## TASK
Only the lines from the one containing "[354,1015,446,1032] samplebams ->" through the one containing "[79,617,204,639] 8. Templates" should be printed, exactly as they appear below, with both ends included.

Collection entries:
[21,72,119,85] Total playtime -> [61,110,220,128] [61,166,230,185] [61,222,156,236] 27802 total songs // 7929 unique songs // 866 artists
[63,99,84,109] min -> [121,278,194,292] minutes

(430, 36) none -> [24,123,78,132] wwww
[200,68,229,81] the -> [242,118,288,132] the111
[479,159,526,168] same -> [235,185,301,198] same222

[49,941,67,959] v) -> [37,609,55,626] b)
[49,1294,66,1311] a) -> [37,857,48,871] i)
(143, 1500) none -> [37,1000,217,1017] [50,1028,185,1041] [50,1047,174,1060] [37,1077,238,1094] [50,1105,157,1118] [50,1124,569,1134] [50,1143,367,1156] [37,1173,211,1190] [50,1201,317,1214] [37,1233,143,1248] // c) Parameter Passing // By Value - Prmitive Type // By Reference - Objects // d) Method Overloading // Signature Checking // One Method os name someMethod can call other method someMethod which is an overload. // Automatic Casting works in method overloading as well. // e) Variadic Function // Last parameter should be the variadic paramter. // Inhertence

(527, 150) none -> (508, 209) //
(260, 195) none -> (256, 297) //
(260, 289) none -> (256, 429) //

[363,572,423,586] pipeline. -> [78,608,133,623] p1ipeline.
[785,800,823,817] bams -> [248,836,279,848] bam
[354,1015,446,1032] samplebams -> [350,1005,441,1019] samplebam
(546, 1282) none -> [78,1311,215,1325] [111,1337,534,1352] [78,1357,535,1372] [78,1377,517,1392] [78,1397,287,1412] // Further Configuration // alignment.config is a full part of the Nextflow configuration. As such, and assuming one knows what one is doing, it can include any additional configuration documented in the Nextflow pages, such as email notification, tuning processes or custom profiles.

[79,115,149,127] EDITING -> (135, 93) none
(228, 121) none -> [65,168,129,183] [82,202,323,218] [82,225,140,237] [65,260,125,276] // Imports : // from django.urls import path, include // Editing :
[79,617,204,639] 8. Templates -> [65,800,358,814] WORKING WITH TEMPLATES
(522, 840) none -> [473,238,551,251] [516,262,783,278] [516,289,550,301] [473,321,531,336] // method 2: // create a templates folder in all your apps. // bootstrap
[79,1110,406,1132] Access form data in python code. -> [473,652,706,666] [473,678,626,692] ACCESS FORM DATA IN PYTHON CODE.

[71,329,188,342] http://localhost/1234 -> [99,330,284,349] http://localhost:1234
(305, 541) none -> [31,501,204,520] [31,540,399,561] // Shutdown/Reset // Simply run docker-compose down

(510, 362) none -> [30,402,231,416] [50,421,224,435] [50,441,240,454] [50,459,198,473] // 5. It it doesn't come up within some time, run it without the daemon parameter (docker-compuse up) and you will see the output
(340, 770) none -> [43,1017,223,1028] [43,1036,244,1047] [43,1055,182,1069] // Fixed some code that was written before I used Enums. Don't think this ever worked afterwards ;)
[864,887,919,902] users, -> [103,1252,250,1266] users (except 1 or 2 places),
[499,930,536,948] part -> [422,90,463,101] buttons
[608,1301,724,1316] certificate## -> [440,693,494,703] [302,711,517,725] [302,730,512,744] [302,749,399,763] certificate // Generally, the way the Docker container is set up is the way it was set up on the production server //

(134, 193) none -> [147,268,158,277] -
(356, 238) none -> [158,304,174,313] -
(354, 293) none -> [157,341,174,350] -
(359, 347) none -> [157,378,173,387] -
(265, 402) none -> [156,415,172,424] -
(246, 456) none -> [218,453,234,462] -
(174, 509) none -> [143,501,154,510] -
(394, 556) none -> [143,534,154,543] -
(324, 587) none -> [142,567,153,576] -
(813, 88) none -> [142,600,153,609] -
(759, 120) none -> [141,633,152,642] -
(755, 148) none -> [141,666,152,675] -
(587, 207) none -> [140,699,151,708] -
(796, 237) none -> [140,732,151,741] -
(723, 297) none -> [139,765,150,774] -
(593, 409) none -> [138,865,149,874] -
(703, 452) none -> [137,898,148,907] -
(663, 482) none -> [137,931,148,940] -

## ANSWER TO THIS PROBLEM
[354,1015,446,1032] samplebams -> [350,1005,441,1019] samplebam
(546, 1282) none -> [78,1311,215,1325] [111,1337,534,1352] [78,1357,535,1372] [78,1377,517,1392] [78,1397,287,1412] // Further Configuration // alignment.config is a full part of the Nextflow configuration. As such, and assuming one knows what one is doing, it can include any additional configuration documented in the Nextflow pages, such as email notification, tuning processes or custom profiles.

[79,115,149,127] EDITING -> (135, 93) none
(228, 121) none -> [65,168,129,183] [82,202,323,218] [82,225,140,237] [65,260,125,276] // Imports : // from django.urls import path, include // Editing :
[79,617,204,639] 8. Templates -> [65,800,358,814] WORKING WITH TEMPLATES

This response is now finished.